◆ **SELECTED TEXT**:
• • • • •

# How to connect front panel speaker and mic jacks to motherboard



## h84gotten (Mar 17, 2008)

Hello, im currently working on my brothers computer and im having problems connecting the front panel speaker and microphone jacks to the motherboard. Im confused where to place the connectors on which pins. Any help would be awesome. I have a MSI RD480 Neo2 motherboard and the connectors to the front panel are as follows:
MIC IN
MIC BIAS
GROUND
SPK OUT L
SPK OUT R
RETURN L
RETURN R


----------



## h84gotten (Mar 17, 2008)

• • • • •

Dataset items

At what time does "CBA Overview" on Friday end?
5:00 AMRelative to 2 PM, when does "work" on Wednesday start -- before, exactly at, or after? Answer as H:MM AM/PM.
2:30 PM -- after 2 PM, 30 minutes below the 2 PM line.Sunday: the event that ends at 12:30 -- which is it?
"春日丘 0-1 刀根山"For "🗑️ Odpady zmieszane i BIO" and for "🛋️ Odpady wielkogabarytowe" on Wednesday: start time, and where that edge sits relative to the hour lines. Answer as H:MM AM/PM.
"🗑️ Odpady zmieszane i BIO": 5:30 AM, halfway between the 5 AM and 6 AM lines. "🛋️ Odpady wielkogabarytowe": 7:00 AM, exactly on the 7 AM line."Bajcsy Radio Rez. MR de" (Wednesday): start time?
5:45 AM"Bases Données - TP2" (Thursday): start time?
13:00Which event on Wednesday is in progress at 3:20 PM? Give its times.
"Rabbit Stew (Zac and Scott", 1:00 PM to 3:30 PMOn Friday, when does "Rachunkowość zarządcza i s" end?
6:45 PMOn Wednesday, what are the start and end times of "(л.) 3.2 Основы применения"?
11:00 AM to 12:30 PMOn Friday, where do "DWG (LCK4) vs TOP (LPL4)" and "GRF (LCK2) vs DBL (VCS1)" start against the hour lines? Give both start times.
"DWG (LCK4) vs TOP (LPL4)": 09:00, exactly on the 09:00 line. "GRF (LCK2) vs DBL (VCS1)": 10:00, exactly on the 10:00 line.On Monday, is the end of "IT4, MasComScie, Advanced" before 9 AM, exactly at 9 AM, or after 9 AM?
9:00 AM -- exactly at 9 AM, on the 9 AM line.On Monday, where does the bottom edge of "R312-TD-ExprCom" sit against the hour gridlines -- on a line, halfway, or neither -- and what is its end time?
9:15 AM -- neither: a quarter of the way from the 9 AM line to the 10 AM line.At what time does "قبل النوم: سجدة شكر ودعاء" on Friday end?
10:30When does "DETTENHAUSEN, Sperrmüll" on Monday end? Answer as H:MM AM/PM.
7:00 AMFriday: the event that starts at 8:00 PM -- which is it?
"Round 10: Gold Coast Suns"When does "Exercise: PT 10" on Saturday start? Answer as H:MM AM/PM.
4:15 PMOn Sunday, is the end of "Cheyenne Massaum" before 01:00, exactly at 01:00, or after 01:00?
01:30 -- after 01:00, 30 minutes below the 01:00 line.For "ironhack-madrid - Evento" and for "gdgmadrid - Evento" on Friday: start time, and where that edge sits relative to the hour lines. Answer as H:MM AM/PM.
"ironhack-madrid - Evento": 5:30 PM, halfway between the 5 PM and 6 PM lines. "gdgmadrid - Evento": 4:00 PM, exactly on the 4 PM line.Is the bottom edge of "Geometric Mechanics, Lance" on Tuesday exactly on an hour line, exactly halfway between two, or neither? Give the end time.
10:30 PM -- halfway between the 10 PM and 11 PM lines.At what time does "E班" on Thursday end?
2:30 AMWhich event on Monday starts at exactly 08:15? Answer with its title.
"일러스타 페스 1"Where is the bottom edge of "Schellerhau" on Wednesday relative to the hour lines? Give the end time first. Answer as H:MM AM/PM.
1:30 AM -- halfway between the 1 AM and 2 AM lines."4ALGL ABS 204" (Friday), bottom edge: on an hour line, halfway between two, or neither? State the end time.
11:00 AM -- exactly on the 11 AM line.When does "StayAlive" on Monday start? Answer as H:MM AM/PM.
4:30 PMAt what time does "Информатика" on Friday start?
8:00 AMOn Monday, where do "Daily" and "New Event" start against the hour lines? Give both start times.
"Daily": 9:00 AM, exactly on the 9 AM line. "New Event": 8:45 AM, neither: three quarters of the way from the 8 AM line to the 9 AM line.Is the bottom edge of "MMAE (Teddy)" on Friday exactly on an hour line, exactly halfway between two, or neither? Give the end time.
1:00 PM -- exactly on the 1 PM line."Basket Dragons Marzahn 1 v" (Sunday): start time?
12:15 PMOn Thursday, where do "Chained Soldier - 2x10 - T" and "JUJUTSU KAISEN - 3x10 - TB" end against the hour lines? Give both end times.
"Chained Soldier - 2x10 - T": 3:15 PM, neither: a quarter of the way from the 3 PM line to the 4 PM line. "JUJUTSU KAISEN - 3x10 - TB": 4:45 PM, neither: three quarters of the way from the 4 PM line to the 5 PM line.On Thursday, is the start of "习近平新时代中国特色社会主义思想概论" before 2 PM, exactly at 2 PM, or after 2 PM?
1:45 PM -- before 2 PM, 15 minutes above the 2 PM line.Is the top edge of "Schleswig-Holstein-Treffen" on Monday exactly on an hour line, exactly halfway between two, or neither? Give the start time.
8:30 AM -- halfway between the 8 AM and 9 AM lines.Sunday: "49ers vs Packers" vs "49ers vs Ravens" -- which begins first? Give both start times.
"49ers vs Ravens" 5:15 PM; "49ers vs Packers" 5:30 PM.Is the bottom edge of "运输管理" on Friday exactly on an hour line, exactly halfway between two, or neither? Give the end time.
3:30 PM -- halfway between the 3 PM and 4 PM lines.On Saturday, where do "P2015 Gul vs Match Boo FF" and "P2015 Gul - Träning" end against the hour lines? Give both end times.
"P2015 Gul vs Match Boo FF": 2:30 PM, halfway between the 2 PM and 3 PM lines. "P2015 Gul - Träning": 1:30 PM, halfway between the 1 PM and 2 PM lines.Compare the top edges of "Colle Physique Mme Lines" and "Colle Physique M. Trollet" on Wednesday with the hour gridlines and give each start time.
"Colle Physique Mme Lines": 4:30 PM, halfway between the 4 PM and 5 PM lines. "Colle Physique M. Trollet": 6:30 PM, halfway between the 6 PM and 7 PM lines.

• • • • •

◆ **WHAT THE EXERCISE ASKS**:
Write the next part of the forum thread about connecting front panel speaker and microphone jacks to the motherboard, beginning right after its last line.

◆ **TASK RESPONSE**:
Quick addition to mobo info, im reading the manual and its telling me that the connectors need to be plugged into JAUD1. Pin Definitions are as follows:
1 PORT 1L-ANALOG PORT 1/LEFT CHANNEL
2 GND-GROUND
3 PORT 1R-ANALOG PORT 1/RIGHT CHANNEL
4 PRESENCE#-ACTIVE LOW SIGNAL
5 PORT 2R-ANALOG PORT 2/RIGHT CHANNEL
6 SENSE1_RETURN-JACK DETECTION RETURN FROM FRONT PANEL JACK1
7 SENSE_SEND-JACK DETECTION SENSE LINE
8 KEY-CONNECTOR KEY
9 PORT 2L-ANALOG PORT 2/LEFT CHANNEL
10 SENSE2_RETURN-JACK DETECTION RETURN FROM FRONT PANEL JACK2


----------



## prudhoc1 (Jan 24, 2008)

Here is something easier, go online and find your mobo book if you dont already have it and it will give you a pic on which way to connect it, it's much easier.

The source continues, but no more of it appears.